Poster Presentation 2025 National Cancer Survivorship Conference

Evaluating the addition of exercise or compression therapy to best-practice usual breast cancer care to prevent lymphoedema (the ACHIEVE trial): a protocol for a Phase III, multi-state, randomised controlled trial (#92)

Melanie Plinsinga 1 , Alexandra McCarthy 2 , Louise Koelmeyer 3 , Louisa Collins 4 , Christobel Saunders 5 , Christopher Pyke 6 , Hildegard Reul-Hirche 1 7 , Rosa Spence 1 8 , Sandra Hayes 8
  1. School of Health Sciences and Social Work, Griffith University, Nathan, Queensland, Australia
  2. Faculty of Health, Griffith University, Brisbane, Queensland, Australia
  3. Australian Lymphoedema Education, Research & Treatment (ALERT) Program, Faculty of Medicine, Health & Human Sciences, Macquarie University, Sydney, New South Wales, Australia
  4. Population Health Department, QIMR Berghofer Medical Research Institute, Brisbane, Queensland, Australia
  5. Department of Surgery, Melbourne Medical School, University of Melbourne, Melbourne, Victoria, Australia
  6. Mater Public and Private Hospital, Brisbane, Queensland, Australia
  7. Physiotherapy department, Royal Brisbane and Women's Hospital, Brisbane, Queensland, Australia
  8. Cancer Council Queensland, Fortitude Valley, Queensland, Australia

Aims: The primary aim of the trial is to determine whether, in addition to usual care, 6 months of exercise therapy or compression therapy prevents breast cancer-related lymphoedema. The secondary aims of the trial are to i) establish the effect of adding exercise or compression to usual breast cancer care on consumer-chosen health outcomes 12-months after breast surgery; and ii) determine the cost-effectiveness, productivity impacts and costs to government of adding exercise or compression to standard care.

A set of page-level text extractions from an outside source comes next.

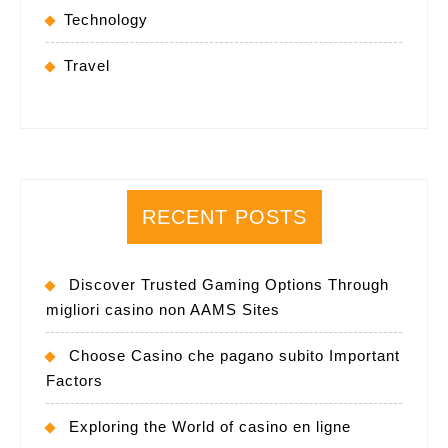
Technology
Travel
RECENT POSTS
Discover Trusted Gaming Options Through
migliori casino non AAMS Sites
Choose Casino che pagano subito Important
Factors
Exploring the World of casino en ligne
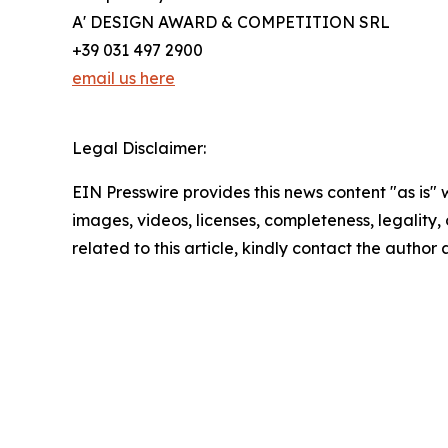
A' DESIGN AWARD & COMPETITION SRL
+39 031 497 2900
email us here
Legal Disclaimer:
EIN Presswire provides this news content "as is" 
images, videos, licenses, completeness, legality, o
related to this article, kindly contact the author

Methods: A multi-state, phase III, randomised controlled trial, registered with the Australian New Zealand Clinical Trial Registry (target sample size: n=660; minimum 4 sites). People ≥18 years with (i) first diagnosis of invasive, uni- or bilateral breast cancer, (ii) removal of 5+ lymph nodes on one side, any number of positive nodes or receipt of neoadjuvant chemotherapy, and (iii) scheduled for surgery or receipt of radiation therapy to the axilla, will be recruited. Consenting participants will be randomly allocated (1:1:1) to exercise therapy (plus usual care), compression therapy (plus usual care) or usual care alone.

Intervention arms: Usual care: prospective surveillance of lymphoedema status with early intervention (typically using compression) if lymphoedema develops. Surveillance includes clinical assessment, alongside objective assessment of extracellular fluid and limb size at 3-, 6- and 12-months post-breast cancer surgery. Usual care+exercise: individualised, evidence-based exercise therapy (weekly target of 150 minutes of moderate-intensity, mixed-mode exercise) delivered via the telephone. Usual care+compression: provision of compression garment (class 1) to be worn daily (minimum of 12 hours; remove at night). Baseline assessment will occur between 1-4 weeks post-surgery. Follow up assessments will be scheduled at 3-, 6-, 12-, 24-months, and 5-years post-randomisation.

Planned dissemination: Findings will be disseminated via peer-reviewed publications, presentations at international lymphoedema, exercise and oncology conferences, and will inform workforce training, position statements and clinical guidelines.